Cependant, les investisseurs américains, eux, restent engagés sur le long terme. Un communiqué distinct d'eToro, publié le même jour, souligne que les investisseurs américains se concentrent davantage sur les valorisations et les fondamentaux lorsqu'ils déploient leurs capitaux, plutôt que de courir aveuglément après la performance.
Plutôt que de se ruiner sur une poignée de valeurs, les investisseurs particuliers adoptent désormais une approche plus nuancée et segmentée. Interrogés sur le segment de l'IA qui générera les meilleurs rendements sur les cinq prochaines années, leurs réponses sont presque également réparties :
Cette distribution quasi égale suggère que les investisseurs recherchent une exposition sur l'ensemble de la chaîne de valeur de l'IA — des fabricants de puces aux plateformes, en passant par les entreprises nativement IA — plutôt que de miser sur un seul gagnant.
C'est sans doute le résultat le plus marquant de l'enquête : 47 % des investisseurs particuliers dans le monde estiment que la Chine est la mieux placée pour mener la course à l'IA, contre 46 % qui choisissent les États-Unis. L'écart n'est que d'un point de pourcentage, mais il représente un changement de perception significatif.
Les attentes en matière de rendements boursiers à long terme racontent une histoire similaire. La part des investisseurs qui s'attendent à ce que la Chine offre les meilleurs rendements boursiers est passée à 29 %, tandis que celle des États-Unis a glissé à 35 %. L'écart entre les deux pays s'est réduit de 21 points de pourcentage au T4 2024 à seulement 6 points au T2 2026.

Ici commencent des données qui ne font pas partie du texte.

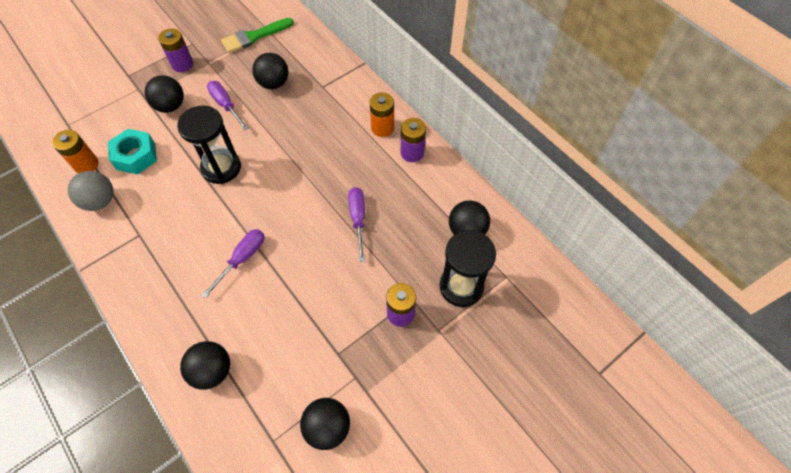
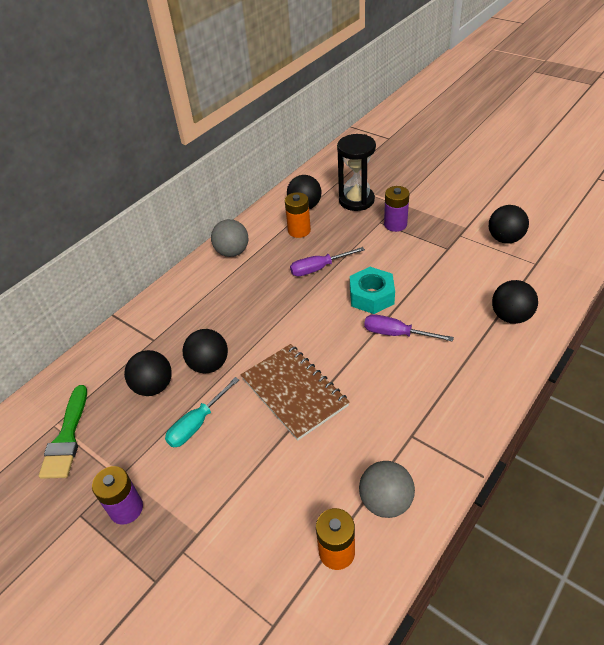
camera: 100 degrees left, 15 degrees down
(136, 156) = (304, 492): turquoise nut -> turquoise nut (371, 296)
(170, 106) = (209, 488): black ball -> black ball (209, 365)
(221, 168) = (294, 392): black hourglass -> brown notebook
(226, 105) = (197, 424): purple screwdriver -> turquoise screwdriver
(254, 37) = (67, 438): green brush -> green brush turned 45 degrees clockwise
(382, 128) = (206, 278): orange battery -> orange battery (299, 230)
(412, 153) = (232, 252): purple battery -> grey ball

Il est important de noter que cette perception est très régionale. Les répondants américains restent farouchement pro-États-Unis : 63 % d'entre eux jugent leur pays le mieux placé. Mais dans neuf des treize pays sondés — notamment le Royaume-Uni, l'Allemagne, l'Espagne, l'Italie, la Pologne, le Danemark, les Pays-Bas, la République tchèque et l'Australie — une plus grande proportion d'investisseurs a choisi la Chine plutôt que les États-Unis.
Les investisseurs particuliers mettent leurs actes en accord avec leurs convictions. La proportion d'entre eux détenant des actions chinoises est passée de 7 % au T2 2024 à 12 % au T2 2026 — soit un quasi-doublement en deux ans.
Au-delà des résultats spécifiques à l'IA, l'enquête dresse le portrait d'un investisseur particulier plus discipliné et plus engagé. Une couverture antérieure de l'enquête eToro, datant de février 2026, décrit des investisseurs qui se débarrassent de l'étiquette « argent stupide » (dumb money) et font preuve d'« un niveau d'engagement élevé, une construction de portefeuille disciplinée, une plus grande diversification et une conscience macroéconomique ».
Bien que l'enquête du T2 2026 ne comporte pas de question spécifique sur l'adoption de la méthode des achats périodiques par sommes fixes (DCA, pour dollar-cost averaging), eToro a simultanément élargi sa fonction d'investissements récurrents pour les utilisateurs au Royaume-Uni, en Europe et aux Émirats arabes unis. Cette fonction permet l'achat automatique et régulier d'actions, d'ETF et de crypto-actifs. Son lancement faisait suite à des données d'enquête montrant que les principales raisons pour lesquelles les investisseurs utilisent les investissements récurrents sont d'« investir régulièrement en fonction de ce qu'ils peuvent se permettre » (45 %), de « faciliter l'investissement » (41 %) et de « ne plus se soucier du market timing » (29 %).